Water touches our lives every day, and it’s not just what we use for drinking or bathing. The first 15 minutes of your day—coffee, jeans and t-shirt, email—have a global water footprint that touches Brazil, Pakistan and China. You, the farmer, the clothing company and the microchip maker all depend on water, but none owns or manages the water sources. We all must share them with other users – and that means we all have a role to play in protecting the sources of our water for today and tomorrow.
That’s where people like Margaret Wanjiru come in.
Margaret is a farmer in Kenya. Her hillside farm of nearly 15 acres is large compared to many of her neighbor’s properties. But it is dwarfed by the industrial farms that span hundreds of acres along the shores of Lake Naivasha, situated in the valley below.
Resources stretched thin
Looking out over the lake, with its soaring fish eagles and grunting hippos, you might forget you are gazing upon the lifeblood of one of Kenya’s most lucrative industries, horticulture—mainly fresh cut flowers for the international market.
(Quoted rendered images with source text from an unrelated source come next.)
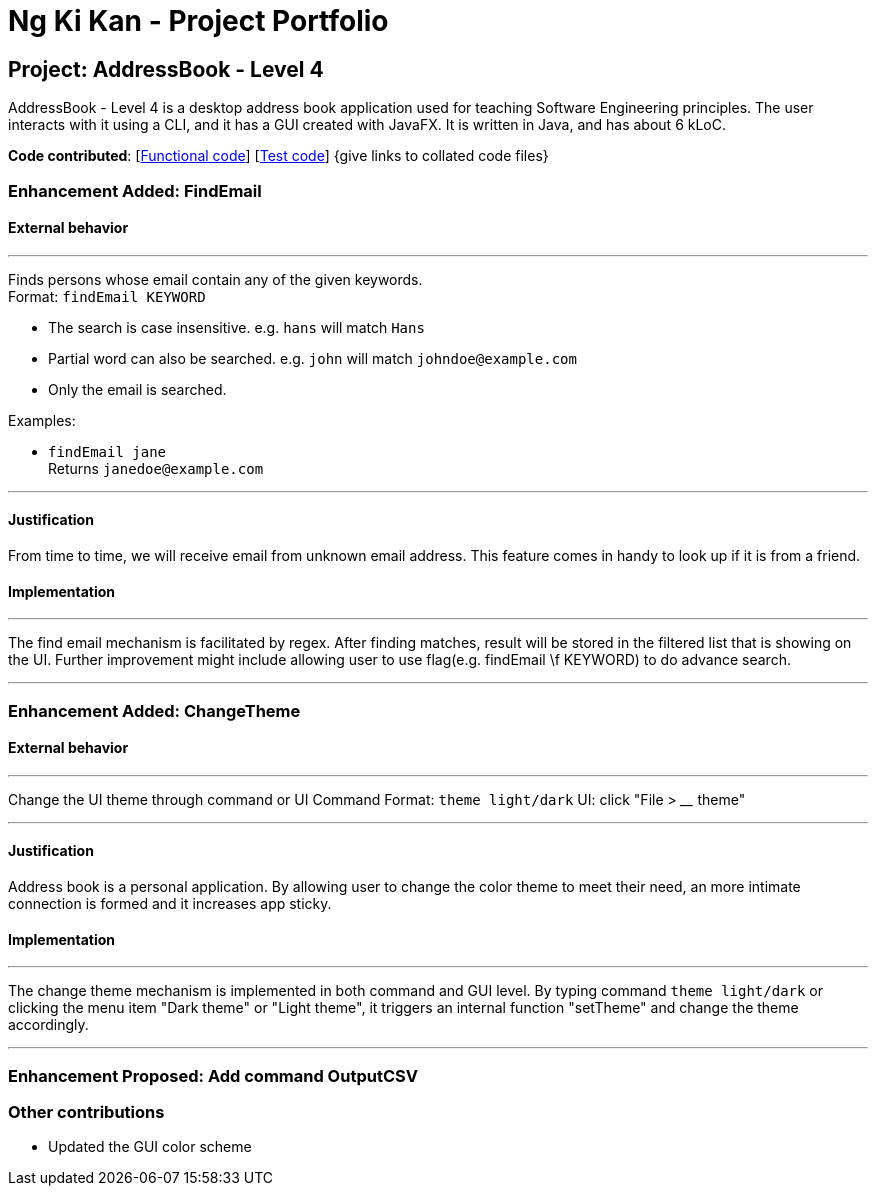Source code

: = Ng Ki Kan - Project Portfolio
ifdef::env-github,env-browser[:outfilesuffix: .adoc]
:imagesDir: ../images
:stylesDir: ../stylesheets

== Project: AddressBook - Level 4
AddressBook - Level 4 is a desktop address book application used for teaching Software Engineering principles. The user interacts with it using a CLI, and it has a GUI created with JavaFX. It is written in Java, and has about 6 kLoC.

*Code contributed*: [https://github.com[Functional code]] [https://github.com[Test code]] {give links to collated code files}

=== Enhancement Added: FindEmail

==== External behavior

---
Finds persons whose email contain any of the given keywords. +
Format: `findEmail KEYWORD`

****
* The search is case insensitive. e.g. `hans` will match `Hans`
* Partial word can also be searched. e.g. `john` will match `johndoe@example.com`
* Only the email is searched.
****

Examples:

* `findEmail jane` +
Returns `janedoe@example.com`

---

==== Justification

From time to time, we will receive email from unknown email address. This feature comes in handy to look up if it is from a friend.

==== Implementation

---
The find email mechanism is facilitated by regex. After finding matches, result will be stored in the filtered list that is showing on the UI.
Further improvement might include allowing user to use flag(e.g. findEmail \f KEYWORD) to do advance search.

---

=== Enhancement Added: ChangeTheme

==== External behavior

---
Change the UI theme through command or UI
Command Format: `theme light/dark`
UI: click "File > ____ theme"

---

==== Justification

Address book is a personal application. By allowing user to change the color theme to meet their need, an more intimate connection is formed and it increases app sticky.

==== Implementation

---
The change theme mechanism is implemented in both command and GUI level. By typing command `theme light/dark` or clicking the menu item "Dark theme" or "Light theme", it triggers an internal function "setTheme" and change the theme accordingly.

---

=== Enhancement Proposed: Add command OutputCSV



=== Other contributions

* Updated the GUI color scheme
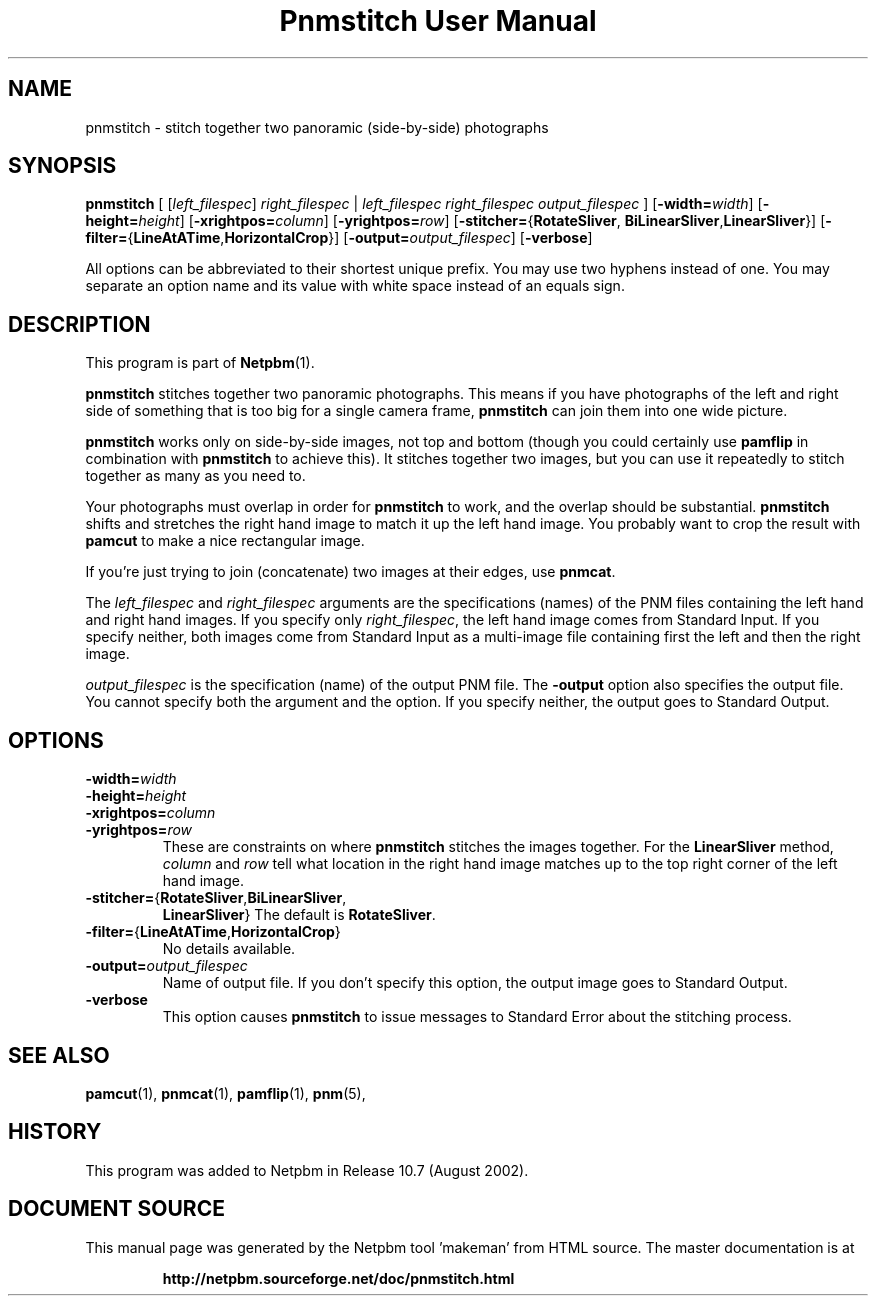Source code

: \
.\" This man page was generated by the Netpbm tool 'makeman' from HTML source.
.\" Do not hand-hack it!  If you have bug fixes or improvements, please find
.\" the corresponding HTML page on the Netpbm website, generate a patch
.\" against that, and send it to the Netpbm maintainer.
.TH "Pnmstitch User Manual" 0 "July 2002" "netpbm documentation"

.SH NAME
pnmstitch - stitch together two panoramic (side-by-side) photographs

.UN synopsis
.SH SYNOPSIS

\fBpnmstitch\fP
[
[\fIleft_filespec\fP] \fIright_filespec\fP |
\fIleft_filespec\fP \fIright_filespec\fP \fIoutput_filespec\fP
]
[\fB-width=\fP\fIwidth\fP]
[\fB-height=\fP\fIheight\fP]
[\fB-xrightpos=\fP\fIcolumn\fP]
[\fB-yrightpos=\fP\fIrow\fP]
[\fB-stitcher=\fP{\fBRotateSliver\fP,
\fBBiLinearSliver\fP,\fBLinearSliver\fP}]
[\fB-filter=\fP{\fBLineAtATime\fP,\fBHorizontalCrop\fP}]
[\fB-output=\fP\fIoutput_filespec\fP]
[\fB-verbose\fP]
.PP
All options can be abbreviated to their shortest unique prefix.
You may use two hyphens instead of one.  You may separate an option
name and its value with white space instead of an equals sign.

.UN description
.SH DESCRIPTION
.PP
This program is part of
.BR "Netpbm" (1)\c
\&.
.PP
\fBpnmstitch\fP stitches together two panoramic photographs.  This
means if you have photographs of the left and right side of something
that is too big for a single camera frame, \fBpnmstitch\fP can join them
into one wide picture.
.PP
\fBpnmstitch\fP works only on side-by-side images, not top and bottom
(though you could certainly use \fBpamflip\fP in combination with
\fBpnmstitch\fP to achieve this).  It stitches together two images, but
you can use it repeatedly to stitch together as many as you need to.
.PP
Your photographs must overlap in order for \fBpnmstitch\fP to
work, and the overlap should be substantial.  \fBpnmstitch\fP shifts
and stretches the right hand image to match it up the left hand image.
You probably want to crop the result with \fBpamcut\fP to make a nice
rectangular image.
.PP
If you're just trying to join (concatenate) two images at their edges, use
\fBpnmcat\fP.
.PP
The \fIleft_filespec\fP and \fIright_filespec\fP arguments are the
specifications (names) of the PNM files containing the left hand and
right hand images.  If you specify only \fIright_filespec\fP, the
left hand image comes from Standard Input.  If you specify neither, both
images come from Standard Input as a multi-image file containing first the
left and then the right image.
.PP
\fIoutput_filespec\fP is the specification (name) of the output PNM file.
The \fB-output\fP option also specifies the output file.  You cannot specify
both the argument and the option.  If you specify neither, the output goes to
Standard Output.


.UN options
.SH OPTIONS


.TP
\fB-width=\fIwidth\fP\fP
.TP
\fB-height=\fIheight\fP\fP
.TP
\fB-xrightpos=\fIcolumn\fP\fP
.TP
\fB-yrightpos=\fIrow\fP\fP
These are constraints on where \fBpnmstitch\fP stitches the images together.
For the \fBLinearSliver\fP method, \fIcolumn\fP and \fIrow\fP tell what
location in the right hand image matches up to the top right corner of the
left hand image.
     
.TP
\fB-stitcher=\fP{\fBRotateSliver\fP,\fBBiLinearSliver\fP,
\fBLinearSliver\fP}
The default is \fBRotateSliver\fP.

.TP
\fB-filter=\fP{\fBLineAtATime\fP,\fBHorizontalCrop\fP}
No details available.
     
.TP
\fB-output=\fP\fIoutput_filespec\fP
Name of output file.  If you don't specify this option, the output image
goes to Standard Output.

.TP
\fB-verbose\fP
This option causes \fBpnmstitch\fP to issue messages to Standard Error
about the stitching process.
     


.UN seealso
.SH SEE ALSO
.BR "pamcut" (1)\c
\&,
.BR "pnmcat" (1)\c
\&,
.BR "pamflip" (1)\c
\&,
.BR "pnm" (5)\c
\&,

.UN history
.SH HISTORY
.PP
This program was added to Netpbm in Release 10.7 (August 2002).
.SH DOCUMENT SOURCE
This manual page was generated by the Netpbm tool 'makeman' from HTML
source.  The master documentation is at
.IP
.B http://netpbm.sourceforge.net/doc/pnmstitch.html
.PP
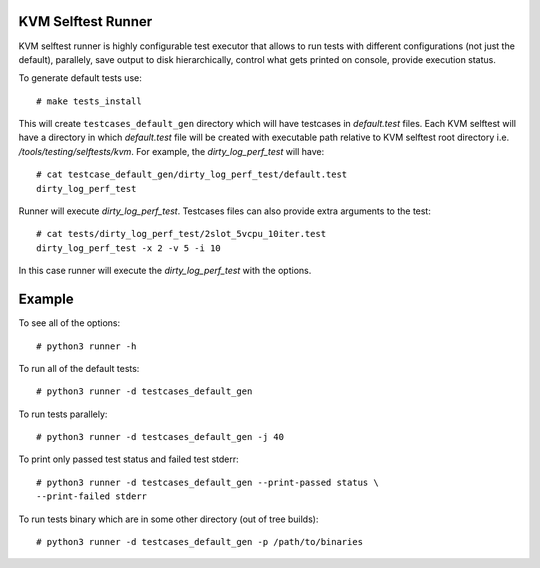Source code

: KVM Selftest Runner
===================

KVM selftest runner is highly configurable test executor that allows to run
tests with different configurations (not just the default), parallely, save
output to disk hierarchically, control what gets printed on console, provide
execution status.

To generate default tests use::

  # make tests_install

This will create ``testcases_default_gen`` directory which will have testcases
in `default.test` files. Each KVM selftest will have a directory in  which
`default.test` file will be created with executable path relative to KVM
selftest root directory i.e. `/tools/testing/selftests/kvm`. For example, the
`dirty_log_perf_test` will have::

  # cat testcase_default_gen/dirty_log_perf_test/default.test
  dirty_log_perf_test

Runner will execute `dirty_log_perf_test`. Testcases files can also provide
extra arguments to the test::

  # cat tests/dirty_log_perf_test/2slot_5vcpu_10iter.test
  dirty_log_perf_test -x 2 -v 5 -i 10

In this case runner will execute the `dirty_log_perf_test` with the options.

Example
=======

To see all of the options::

  # python3 runner -h

To run all of the default tests::

  # python3 runner -d testcases_default_gen

To run tests parallely::

  # python3 runner -d testcases_default_gen -j 40

To print only passed test status and failed test stderr::

  # python3 runner -d testcases_default_gen --print-passed status \
  --print-failed stderr

To run tests binary which are in some other directory (out of tree builds)::

  # python3 runner -d testcases_default_gen -p /path/to/binaries


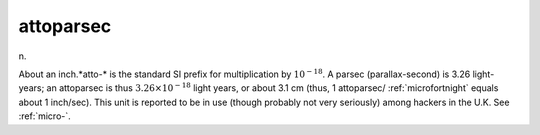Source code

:.. _attoparsec:

============================================================
attoparsec
============================================================

n\.

About an inch.*atto-* is the standard SI prefix for multiplication by :math:`10^{-18}`\.
A parsec (parallax-second) is 3.26 light-years; an attoparsec is thus :math:`3.26 × 10^{-18}` light years, or about 3.1 cm (thus, 1 attoparsec/ :ref:`microfortnight` equals about 1 inch/sec).
This unit is reported to be in use (though probably not very seriously) among hackers in the U.K. See :ref:`micro-`\.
Seventy percent of the flowers coming out of Kenya come from Naivasha, where a single flower farm can produce more than a million stems a day, and employ more than 4,000 people.
Decades ago, the lake seemed limitless, and companies were expanding quickly. Bigger farms needed more water and more employees – and the growing population needed water, too.
On the small farms above the lake, families like Margaret’s cut down trees to build their homes and fuel their cooking fires. Soil eroded from the deforested hillsides into the lake’s tributaries. Margaret remembers a year when her whole potato crop was washed away by heavy rain.
Increased water use and decreased water quality was a bad combination for the lake – and for business. Faced with higher water bills and the expense of filtering or treating water, most of the big farms along the lake started improving their water efficiency as a cost-saving measure. Of course, they had the resources and expertise to change. Small-scale farmers like Margaret had neither.
“WWF was talking to the big farm managers, we were talking to government ministers and local authorities, and the community members. We could see how each one needed the others, and how each one could contribute to protecting the lake. It was just a matter of getting people together,” said Nancy Njenga, formerly a project officer with WWF-Kenya in Naivasha.
Easier said than done. Margaret recalls with a laugh how she ran and hid from WWF’s community development officer when he tried to talk to her about conservation. She was worried she would be kicked off her land. On the contrary, the goal was to help her improve her farm.
As a recipient of “payment for environmental services” (PES) from the big flower farms, Margaret was able to completely reorient her farm. Instead of traditional furrows that run down the slope – essentially creating channels for water and soil to run downhill when it rains – Margaret’s crops now grow along the contours of the hill with soil-supporting grass strips interspersed among them.
“We recognize that our business relies on the quantity and quality of the water in Lake Naivasha. This is why we support the payment for environmental services scheme. It is an investment with many positive returns,” said Mr. Bii, compliance manager for Van Den Berg (Kenya) Limited, a major rose nursery in Naivasha.
“A good project”
As part of the PES scheme, farmers are encouraged to diversify with plants that do double duty. All the grasses and trees retain soil, nutrients and water, but they also provide fodder for livestock, fruit or firewood.
Soon after joining the project, Margaret said, “Before planting those grass strips, I had to go into the forest to get fodder. It tired me a lot. Now the cows are giving more milk and I am earning more. I also have fruit to eat, and don’t have to go to the market to buy those. In case they produce even more, I will sell those at the market. It’s because of PES that my farm is the way it is! I really own this project. It’s in my blood, in my system.”
Five years on, Margaret’s enthusiasm and hard work continues to pay off. With the proceeds from selling fodder grasses from her farm, she has been able to buy a solar panel and build a special pen for her cows that allows her to manage their grazing and further reduce erosion. “This is a good project and I recommend other farmers to join and improve their lives just as I have done,” she said.
Water conservation is about supply chains, business risk, policy and science. It is also about people. People, whether poor or powerful, who are willing to cooperate in order to solve problems that touch all our lives.